I know we have talked about this and some have built spacers to avoid this on the frame stops but I have one more question. When I dump or auto level, it will set the rear tires on the upper wheel well shroud. I don't understand how that would be normal for FT to build it that way. Do I have an issue with something else? Ride height is correct at 8.5 inches in travel mode. I just don't want to damage my new panels I placed to repair the previous owners damage again.
Thanks
In my opinion, based on my reading here on this Forum and what my coach does, I would say you are seeing "normal" behavior by your coach.
Me neither. Just seems like a dumb design. The three that I have had all did the same thing.
jor
What is above the wheels is a thin piece of plastic, above that foam, above that the plywood floor. There is also some square metal tube frame below the floor and the foam fills the cavities between the tubes. There is no tubing where the tires touch the plastic. Although the tires touch the plastic when the air springs are fully deflated the weight of the coach is supported by the stops on the suspension. No need to be concerned about the tires touching the plastic.
When Foretravel got rid of the hydraulic jack system, they engineered the coach to sit on the tires. Jacks take the rocking out of the coach as you use it. The coach sitting on the tires replaces this feature. Normal and supposed to be that way.
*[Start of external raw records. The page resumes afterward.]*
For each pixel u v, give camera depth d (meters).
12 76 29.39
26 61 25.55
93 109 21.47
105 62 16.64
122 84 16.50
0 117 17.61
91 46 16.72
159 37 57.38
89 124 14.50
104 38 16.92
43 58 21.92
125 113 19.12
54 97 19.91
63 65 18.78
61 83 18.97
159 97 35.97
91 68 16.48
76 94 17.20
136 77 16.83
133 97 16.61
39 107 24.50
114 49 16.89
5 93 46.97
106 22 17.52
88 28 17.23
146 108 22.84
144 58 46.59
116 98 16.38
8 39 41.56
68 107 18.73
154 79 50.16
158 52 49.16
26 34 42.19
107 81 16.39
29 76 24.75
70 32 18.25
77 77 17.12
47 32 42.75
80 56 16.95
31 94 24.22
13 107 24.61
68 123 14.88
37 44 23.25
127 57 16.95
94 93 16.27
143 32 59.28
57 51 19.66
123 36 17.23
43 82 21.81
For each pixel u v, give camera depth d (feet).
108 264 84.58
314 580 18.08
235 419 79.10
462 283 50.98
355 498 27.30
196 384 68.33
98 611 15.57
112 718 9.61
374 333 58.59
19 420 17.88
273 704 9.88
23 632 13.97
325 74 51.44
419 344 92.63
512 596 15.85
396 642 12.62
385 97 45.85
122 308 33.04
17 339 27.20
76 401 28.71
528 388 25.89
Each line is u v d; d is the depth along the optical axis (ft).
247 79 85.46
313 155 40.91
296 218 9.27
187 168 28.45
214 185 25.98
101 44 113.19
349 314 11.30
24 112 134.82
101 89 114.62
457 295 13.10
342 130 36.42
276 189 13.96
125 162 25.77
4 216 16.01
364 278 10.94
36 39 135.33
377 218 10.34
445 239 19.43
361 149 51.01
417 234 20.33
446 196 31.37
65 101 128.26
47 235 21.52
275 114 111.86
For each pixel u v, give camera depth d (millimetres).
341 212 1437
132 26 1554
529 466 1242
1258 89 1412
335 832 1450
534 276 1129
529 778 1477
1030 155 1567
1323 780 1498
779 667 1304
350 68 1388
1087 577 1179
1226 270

All 4 corners will come down.
I try to park with the front on the high side of the area I am parking. Then lower the front to touch tires then hit auto level. Makes it easier to get in and out the door.
On extra unlevel surfaces slanted to one side in the front the force from one side tire hitting the floor from underneath and applying the force for an extended period can twist the body shell and move the windshield out of the molding creating a gap causing wind noise.
The 99's and up I understand have a small circle welded on the suspension to eliminate the contact.
Mine twists and I have had to have the tension strips removed several times and the windshields moved back into the moldings
My x Foretravel Line mechanic mentioned he has tied coaches down to floor hooks and hydraulically twisted coaches back to true many times
Not sure if they are the same circles you are referencing, but our 1997 has small circles welded to the frame near the place where I place the safety blocks.
"My x Foretravel Line mechanic mentioned he has tied coaches down to floor hooks and hydraulically twisted coaches back to true many times ".
Oh terrific,, how do we know if our coach needs that ?
Ok. Super info and now I know what is happening and that it really is a flaw in the design as far as I'm concerned. I will use it accordingly
Thanks again, I was worried
My former U295 had a lot of wheel wheel damage - rubbed completely through - because the previous own didn't wait for the air compressor pop-off before releasing the parking brake and putting it in gear. Personally, I will never release the brake until I hear it while I'm outside of the coach.
When the air pressure alarm shuts off, there is NOT enough air to raise it to ride height.
A Freightliner shop in Phoenix released the park brake and moved my U295 the moment the air pressure alert shut off and jammed the driveshaft into the transmission housing and broke the P3 gearset. As you can probably imagine, that cost me a LOT.
The oem Koni red top shocks required a half turn adjustment to compensate for its internal wear every 25k Miles and a rebuild at 100k. Bilsteins were softer to start with. The body roll caused the wheel wheel damage. The outer area is more worn than the inner. Body roll.
I twisted many grand villas and unihomes off road enough to break the glass and/or pop the windshield's out of the molding.
Especially like the manual leveling on the early unihomes. Could make those coaches do tricks.
I used to leave a coach on my lot in the back row slanted to one side.
Customers used to poke their beady little heads in our office to tell us that our coach was having troubles.
Really? Well let's go look at it...........trap sprung.
The PO replaced with gold Koni's before I bought it?
Thank him if you haven't already.
Just sayin'.
Trent
My Koni FSD's are fairly soft dampening in rolling rough roads at speed. Anyone else noticed this. The Texas road today into Terlingua was full of rolling bumps. Could have use a little more low speed compression dampening
After reading this topic I modified our parking pad to almost dead level using horse stall mats cut to various sizes.
Thinking that using the coach to hold the tire covers on vs rolling around on the ground would be awesome.
Parked, placed the tire covers on and dumped the air.
Ours doesn't quite sit on the tires, covers are snug but movable, you could work them off.
Normal for a 93? according to what I read here, no.
Modified by one of the PO's? maybe.
Factory custom? no way to know.
Just another FYI to seemingly similar coaches.